In 2010, I wrote about Fiorina’s business record during her campaign against Boxer.
She was rightfully heralded as a pioneer when she became the first woman to lead a Fortune 20 company in 1999. But a couple of years after she took the reins at HP, she engineered a controversial merger with Compaq Computer Corp. that sparked a corrosive fight with the families of HP’s founders, who accused her of ruining Hewlett-Packard’s famously collegial culture.
“To be fair to Carly,” David Woodley Packard told me in 2010, “the HP board should have known better when it hired her. If you have a pet bunny and get a pet ferret, you can’t really blame the ferret for eating the bunny. That’s what ferrets do.”
Fiorina has insisted that she created more jobs than she eliminated while running HP, a claim that is almost impossible to verify as the company merged with Compaq, acquired many smaller firms but laid off tens of thousands of workers.

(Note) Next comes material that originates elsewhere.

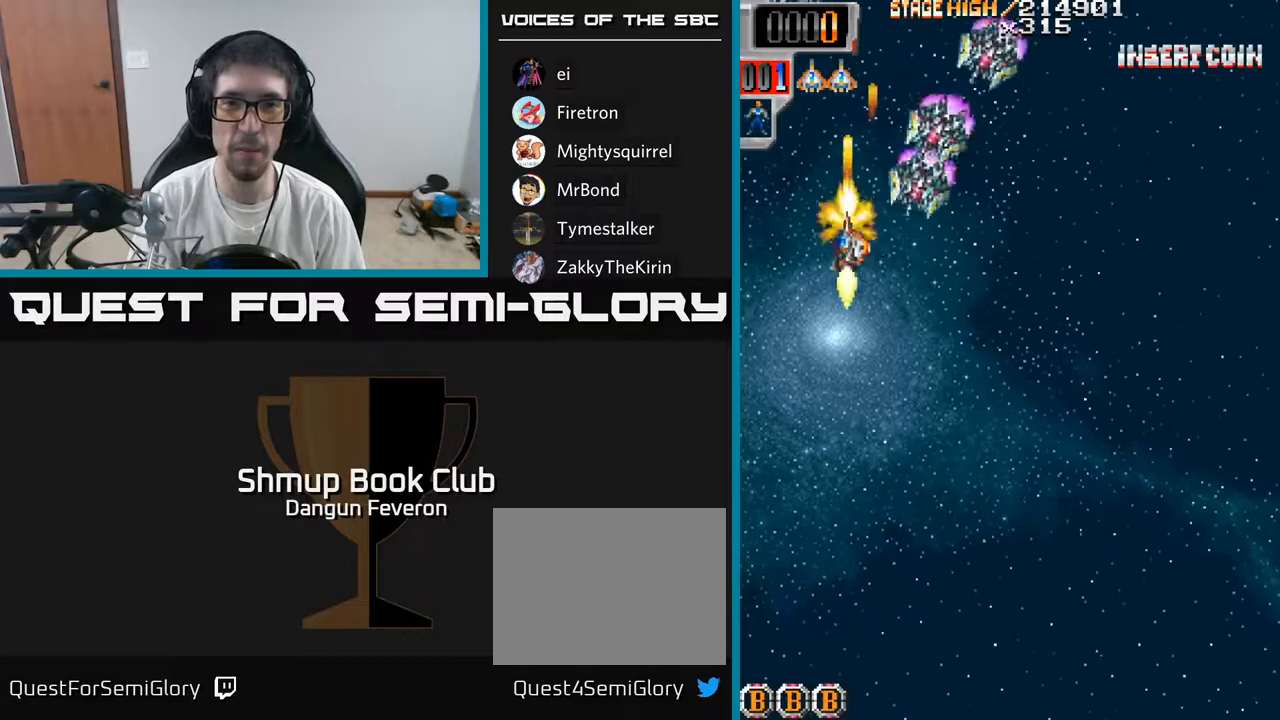
{"buttons": ["R2", "DPAD_LEFT"], "left_stick": "center", "right_stick": "center", "events": [[233, "DPAD_DOWN", "down"], [250, "DPAD_RIGHT", "up"], [300, "DPAD_LEFT", "down"], [350, "DPAD_DOWN", "up"]]}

“I would say she has created a lot of jobs,” a Hewlett-Packard engineer named Dan Dove told me in 2010. “But they are not in the United States.”
As for the trade embargo, Fiorina was accused during her Senate race of allowing Hewlett-Packard to sell hundreds of millions of dollars in printers to Iran at a time when American companies were forbidden to engage in such trade. Fiorina said the company did nothing illegal, which was technically true, as the sales were made by a Dutch subsidiary of the company, which HP owned but did not control.
Trade experts said that HP did not break the law, but rather circumvented it using a loophole that other companies also exploited. Two years after Fiorina was fired by HP’s board of directors, however, the company amended its policy and announced it would prohibit its distributors from selling products in Iran.
“Having recently examined the situation,” the company announced, “we believe it’s important to go beyond the letter of the law.”
If Fiorina plans to use her business record to bash Clinton, let alone as a rationale for a presidential campaign, expect to hear more about her stormy tenure at Hewlett-Packard.